Chi ha dimestichezza con i sentieri alpini sa che anche a 2.000 metri non è raro imbattersi in pennuti da cortile che vi sbarrano il passaggio, specie se nei dintorni ci sono baite e alpeggi dove il prezioso apporto delle uova e della carne da pollame fa la differenza ed evita di scendere a valle a far la spesa. Così mi ha molto divertito leggere su Confidenze la storia vera Il Gallo Cedrone raccolta da Silvia Di Natale, la nostra autrice dall’anima naturalista. Anche a me anni fa capitò un episodio simile che per anni fu poi causa di recriminazioni familiari.
Ero di ritorno da un’escursione in un rifugio con mia sorella e là dove il sentiero da capre si apre in un’ampia vallata contornata da prati verdi e alpeggi, appena uscite dal bosco ci imbattemmo in un gruppetto di galline capitanate da un gallo. Io e mia sorella ci arrestammo di botto, il nostro animo cittadino ebbe la meglio e non avendo mai avuto un incontro ravvicinato con una gallina cominciammo a studiare che strategia adottare. Naturalmente la nostra presenza non passò inosservata e per quanto cercassimo di procedere a passo felpato, le galline avevano cominciato a starnazzarci intorno incuriosite e per nulla intimidite. Più io dicevo a mia sorella «aspetta, vai più piano» più loro serravano le fila correndoci dietro.
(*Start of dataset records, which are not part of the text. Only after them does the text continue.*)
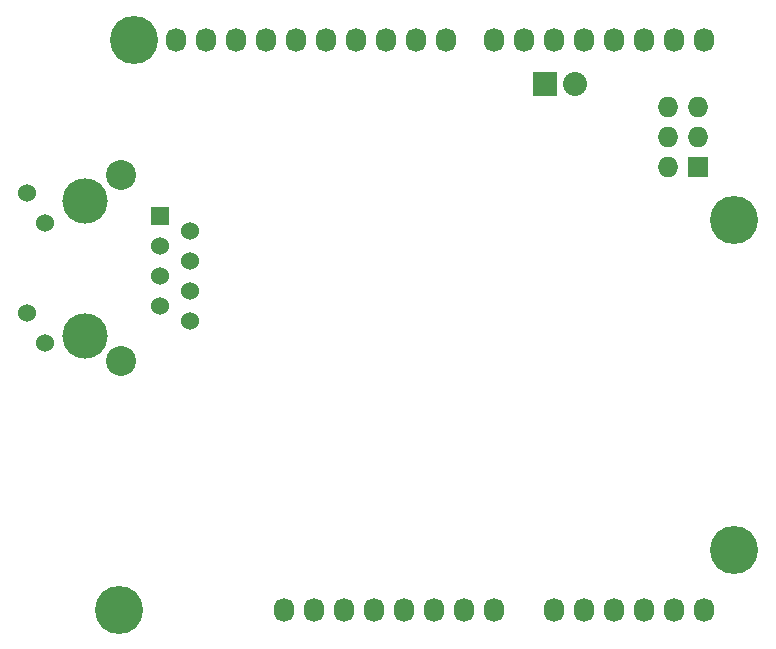
<source format=gbr>
G04 #@! TF.FileFunction,Soldermask,Bot*
%FSLAX46Y46*%
G04 Gerber Fmt 4.6, Leading zero omitted, Abs format (unit mm)*
G04 Created by KiCad (PCBNEW (2015-08-20 BZR 6109, Git 2605ab0)-product) date Sat 10 Oct 2015 06:29:31 PM EDT*
%MOMM*%
G01*
G04 APERTURE LIST*
%ADD10C,0.100000*%
%ADD11O,1.727200X2.032000*%
%ADD12C,4.064000*%
%ADD13C,3.850640*%
%ADD14R,1.524000X1.524000*%
%ADD15C,1.524000*%
%ADD16C,2.540000*%
%ADD17R,1.727200X1.727200*%
%ADD18O,1.727200X1.727200*%
%ADD19R,2.032000X2.032000*%
%ADD20O,2.032000X2.032000*%
G04 APERTURE END LIST*
D10*
D11*
X27940000Y2540000D03*
X30480000Y2540000D03*
X33020000Y2540000D03*
X35560000Y2540000D03*
X38100000Y2540000D03*
X40640000Y2540000D03*
X43180000Y2540000D03*
X45720000Y2540000D03*
X50800000Y2540000D03*
X53340000Y2540000D03*
X55880000Y2540000D03*
X58420000Y2540000D03*
X60960000Y2540000D03*
X63500000Y2540000D03*
X18796000Y50800000D03*
X21336000Y50800000D03*
X23876000Y50800000D03*
X26416000Y50800000D03*
X28956000Y50800000D03*
X31496000Y50800000D03*
X34036000Y50800000D03*
X36576000Y50800000D03*
X39116000Y50800000D03*
X41656000Y50800000D03*
X45720000Y50800000D03*
X48260000Y50800000D03*
X50800000Y50800000D03*
X53340000Y50800000D03*
X55880000Y50800000D03*
X58420000Y50800000D03*
X60960000Y50800000D03*
X63500000Y50800000D03*
D12*
X13970000Y2540000D03*
X66040000Y7620000D03*
X15240000Y50800000D03*
X66040000Y35560000D03*
D13*
X11110000Y25730000D03*
X11110000Y37160000D03*
D14*
X17460000Y35890000D03*
D15*
X20000000Y34620000D03*
X17460000Y33350000D03*
X20000000Y32080000D03*
X17460000Y30810000D03*
X20000000Y29540000D03*
X17460000Y28270000D03*
D16*
X14158000Y23571000D03*
X14158000Y39319000D03*
D15*
X6207800Y27660400D03*
X6207800Y37769600D03*
X7731800Y25120400D03*
X7731800Y35229600D03*
X20000000Y27000000D03*
D17*
X63000000Y40000000D03*
D18*
X60460000Y40000000D03*
X63000000Y42540000D03*
X60460000Y42540000D03*
X63000000Y45080000D03*
X60460000Y45080000D03*
D19*
X50000000Y47000000D03*
D20*
X52540000Y47000000D03*
M02*

</source>
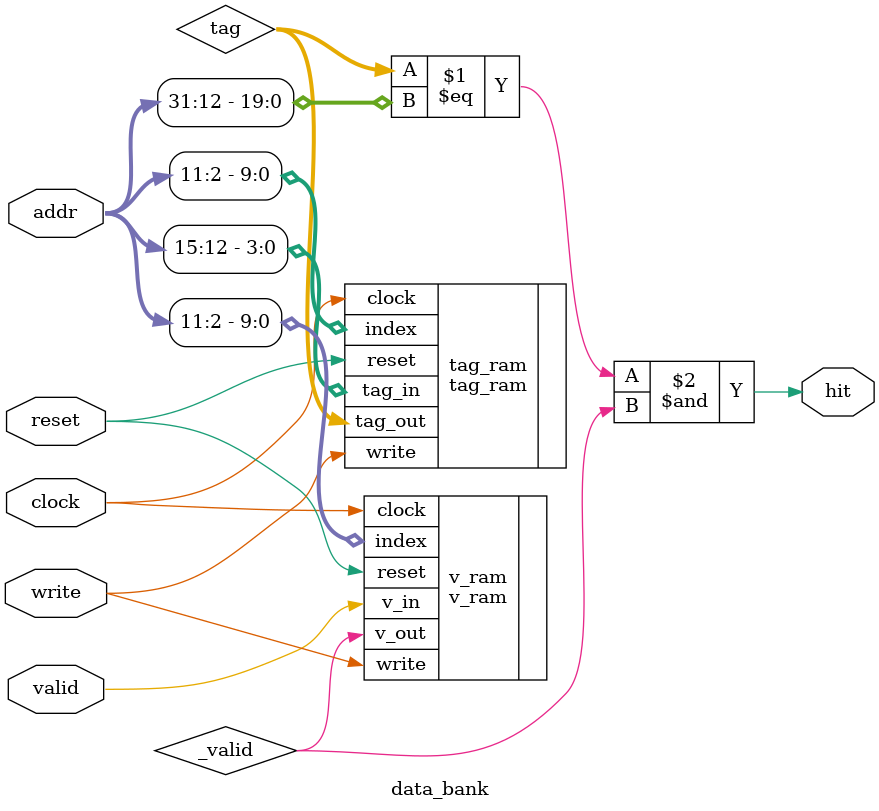
<source format=v>
`timescale 1ns/1ns
module data_bank (
    input clock, reset, write, valid,
    input [31:0] addr, //data_in,
    output hit
    //output [31:0] data_out
);
    /*
    cache_ram cache_ram (
        .clock(clock),
        .reset(reset),
        .write(write),
        .data_in(data_in),
        .index(addr[11:2]),
        .offset(addr[1:0]),
        .data_out(data_out)
    );
    */

    wire [3:0] tag;

    tag_ram tag_ram (
        .clock(clock),
        .reset(reset),
        .write(write),
        .tag_in(addr[15:12]),
        .index(addr[11:2]),
        .tag_out(tag)
    );

    wire _valid;

    
    v_ram v_ram (
        .clock(clock),
        .reset(reset),
        .write(write),
        .v_in(valid),
        .index(addr[11:2]),
        .v_out(_valid)
    );

    assign hit = (tag == addr[31:12]) & _valid;

endmodule

</source>
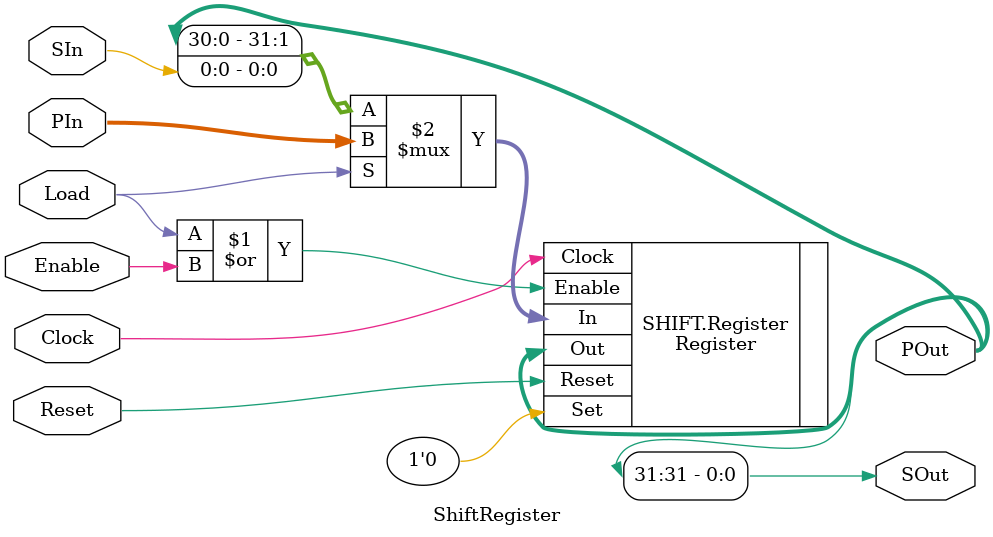
<source format=v>


//------------------------------------------------------------------------------
//	Module:		ShiftRegister
//	Desc:		This is a general parallel to serial and serial to parallel
//				converter.  Note that it can work with 'serial' data streams
//				that are more than a single bit wide.  This is useful for
//				example when a signal must cross a 32b/8b boundary.
//				This also means it can be used to delay a signal quite easily.
//	Params:		PWidth:	Sets the bitwidth of the parallel data (both in and
//						out of the module)
//				SWidth:	Sets the bitwidth of the serial data (both in and out
//						of the module)
//				Reverse:Shift MSb to LSb?
//	Ex:			(32,1) will convert 32bit wide data into 1bit serial data
//				(32,8) will convert 32bit words into bytes
//	Author:		<a href="http://www.gdgib.com/">Greg Gibeling</a>
//	Version:	$Revision: 26904 $
//------------------------------------------------------------------------------
module	ShiftRegister(Clock, Reset, Load, Enable, PIn, SIn, POut, SOut);
	//--------------------------------------------------------------------------
	//	Parameters
	//--------------------------------------------------------------------------
	parameter				PWidth =				32,		// The parallel width
							SWidth =				1,		// The serial width
							Reverse =				0,
	`ifdef ASIC
							Initial =				{PWidth{1'bx}},
	`else
							Initial =				{PWidth{1'b0}},
	`endif
							AsyncReset =			0,
							AsyncSet =				0,
							ResetValue =			{PWidth{1'b0}},
							SetValue =				{PWidth{1'b1}};
	//--------------------------------------------------------------------------
	
	//--------------------------------------------------------------------------
	//	Control Inputs
	//--------------------------------------------------------------------------
	input					Clock, Reset, Load, Enable;
	//--------------------------------------------------------------------------

	//--------------------------------------------------------------------------
	//	Parallel and Serial I/O
	//--------------------------------------------------------------------------
	input	[PWidth-1:0]	PIn;
	input	[SWidth-1:0]	SIn;
	output 	[PWidth-1:0]	POut;
	output	[SWidth-1:0]	SOut;
	//--------------------------------------------------------------------------
	
	//--------------------------------------------------------------------------
	//	Assigns
	//--------------------------------------------------------------------------
	assign	SOut =									Reverse ? POut[SWidth-1:0] : POut[PWidth-1:PWidth-SWidth];
	//--------------------------------------------------------------------------

	//--------------------------------------------------------------------------
	//	Behavioral Shift Register Core
	//--------------------------------------------------------------------------
	generate if (PWidth == SWidth) begin:REG
		Register 	#(			.Width(				PWidth),
								.Initial(			Initial),
								.AsyncReset(		AsyncReset),
								.AsyncSet(			AsyncSet),
								.ResetValue(		ResetValue),
								.SetValue(			SetValue))
					Register(	.Clock(				Clock),
								.Reset(				Reset),
								.Set(				1'b0),
								.Enable(			Load | Enable),
								.In(				Load ? PIn : SIn),
								.Out(				POut));
	end else begin:SHIFT
		Register	 #(			.Width(				PWidth),
								.Initial(			Initial),
								.AsyncReset(		AsyncReset),
								.AsyncSet(			AsyncSet),
								.ResetValue(		ResetValue),
								.SetValue(			SetValue))
					Register(	.Clock(				Clock),
								.Reset(				Reset),
								.Set(				1'b0),
								.Enable(			Load | Enable),
								.In(				Load ? PIn : (Reverse ? {SIn, POut[PWidth-1:SWidth]} : {POut[PWidth-SWidth-1:0], SIn})),
								.Out(				POut));
	end endgenerate
	//--------------------------------------------------------------------------
endmodule
//------------------------------------------------------------------------------

</source>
Fu forse a quel punto che io mi fermai per lasciarle passare, lasciando andare avanti mia sorella, con il risultato che lei venne presa a beccate dal gallo sul polpaccio. L’attacco fu rapido e fulmineo, io non mi accorsi di niente, sentii solo gridare «aiuto, mi ha beccato, aiuto». Poi la vidi correre giù dal pendio con l’agilità degna di una gazzella inseguita da un leone. In tutto questo vociare le galline si erano disperse in tante direzioni e il gallo era ormai impegnato a inseguirle, quando toccò a me passare. Trovai mia sorella ferma a un ruscello, che si passava l’acqua fresca sui graffi e le beccate, e non appena mi vide arrivare cominciò a inveirmi contro, forse per lo spavento o l’assurdità della situazione, dicendo che l’avevo abbandonata nel momento del bisogno, dandomela a gambe nel più bieco dei modi.
Da allora abbiamo ricordato tante volte questa scenetta e devo dire che un po’ di ragione lei ce l’aveva. Io davanti a quell’attacco fulminante mi ero come paralizzata e invece di esserle di aiuto ero rimasta ferma come una statua di sale, lasciandomi sopraffare dal puro istinto di conservazione che mi suggeriva di tenermi fuori dalla mischia. Fortunatamente la disavventura per mia sorella si concluse solo con qualche graffio sulla gamba e un po’ di spavento, ma da allora io giro al largo da pollai e pennuti ancora più di prima e lei con me.